Does anyone know about the recoil difference between the two 45 auto weapons? For instance the P 245 has been the first 45 auto I have been able to fire pretty managably with one hand. I have fired a XD 40 but that was 2 years ago and it was a 4.0


----------



## Shipwreck

I have fired a Glock 45 one time, and was surprised that the recoil was less than I thought it would be. But, as before, I still hit low with the Glock trigger. Only Glock I have ever shot accurately is the Glock 34, because of the stock lighter trigger.

Only 45s I have ever owned were 1911s. So, I have never really had the opportunity to shoot other 45s... Can't offer U any other advice....


----------



## Revolver

Whether you like the XD or Sig boils down to personal preference. The XD is a plastic framed striker-fired, partially cocked DAO, with a grip safety. I wouldn't say it's "just like" Glock because of its superior ergonomics. 
The 220 is actually metal-framed(aluminum alloy or stainless steel). It's available in traditional DA, SA, or the DAO "DAK". If you really like your 245, a 220 would make a great upgrade.

It seems to me that the Sig fits you if it's accurate in your hands. And that's the most important factor. It would only stand to reason that the 220 would suit you better. And I have no real bias toward either.


----------



## Vom Kriege

I've shot both. The XD seems to have less felt recoil, to me anyway. The XD shot very well for me. While the XD is similar to a Glock in many ways, the grip angle is much different. It's been a while since I shot a P220. I'd like to compare then side by side.

I doubt that I would trade a Sig for an XD provided that the Sig worked well for me.


----------



## resqbubba

*Sig VS XD*

I have shot both, own various Sigs and XDs. I will tell you in my opinion, and this will sound strange. I shoot the XD better, recoil felt is much less, but am more comfortable with a Sig. The XD feels like a 9mm in the recoil deptartment, but that is probably due to the 5" barrel. The Sig feels better shooting if you add a Hogue Grip. Both are excellent choices and I would buy more of both given the chance!!!


----------



## ApocalypseWoman

I've fired *Sig *and *Springfield* guns. Both are excellent, and to me, you can't go wrong with either of them. Perhaps the only issue for some people is the price difference.


----------



## Spenser

Really a tough choice. I think it has to come down to personal preference, which means that you ought to shoot both side by side, and see what you like. I'm pretty sold on Sigs, myself. The XD's are getting excellent marks, both from people on this forum and the gun rags. 

With Sig, you have a lot of history in the gunmaking department, plus brand recognition, customer service, etc. 

XD doesn't have quite as storied a history, though Springfield Armory certainly does. 

We've noted in discussions on this forum before that there is a flavor of pistol ou there for every shape, size, preference, inseam, hat size, etc.
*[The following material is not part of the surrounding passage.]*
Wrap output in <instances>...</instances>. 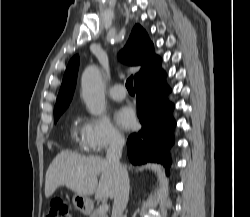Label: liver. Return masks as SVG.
I'll return each instance as SVG.
<instances>
[{"label": "liver", "mask_w": 250, "mask_h": 217, "mask_svg": "<svg viewBox=\"0 0 250 217\" xmlns=\"http://www.w3.org/2000/svg\"><path fill=\"white\" fill-rule=\"evenodd\" d=\"M99 175L101 176L98 181ZM60 186H66L79 195L95 194L97 200L112 199L115 191V179L106 160L97 156L61 152L54 158L46 172V198H49Z\"/></svg>", "instance_id": "obj_1"}]
</instances>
Factoring out customer service and brand recognition: How does each work for you?
I think I've got to go with the comparison test drive, at this point. It's the only way to be sure you get what you like. 
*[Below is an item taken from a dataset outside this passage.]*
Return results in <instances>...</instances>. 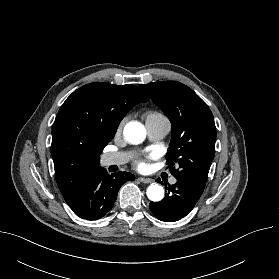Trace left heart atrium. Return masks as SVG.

Ain't it great to be an American gun buyer???:smt1099


----------



## ApocalypseWoman

reconNinja said:


> I'm not saying Glocks and XD's are the same gun, but I think if you didn't like the Glock you probably won't like the XD.
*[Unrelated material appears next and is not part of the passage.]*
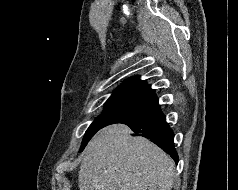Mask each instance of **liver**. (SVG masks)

I'm an *XD *fan, however I am NOT a fan of *Glocks*. I would take an *XD *any day over a *Glock*.


----------



## XD-45

I really enjoy my XD-45 Service Model. Very accurate even in my hands. The recoil is more than any 9MM I've shot but it is quite manageable. Many complaints or problems listed on various forums that the XD won't feed SWC. I can't get mine to feed them.
I have never fired a Sig (yet).


----------



## ApocalypseWoman

XD-45 said:


> I really enjoy my XD-45 Service Model. Very accurate even in my hands. The recoil is more than any 9MM I've shot but it is quite manageable. Many complaints or problems listed on various forums that the XD won't feed SWC. I can't get mine to feed them.
> I have never fired a Sig (yet).


Excuse the newbie question here, but what is SWC?


----------



## hberttmank

SWC = semi-wadcutter. It is a type of bullet profile.


----------



## ApocalypseWoman

Thanks


----------



## kenjihara

*Um, I wouldn't...*



FZR600KID said:


> Has anyone had the experience of firing a Springfield Armory XD 45 that can compare to the a P 220 or p 245. I am a novice shooter that currently owns a P 245 and was thinking of selling my Sig for an XD, but am hesitant to do so based on my experience with the accuracy of Sig (and the fact I do not like the way Glocks shoot at all and XD are similar?). A few gun informed and experianced individuals said they would not take a springfield over a sig....why would Sigs be that much better?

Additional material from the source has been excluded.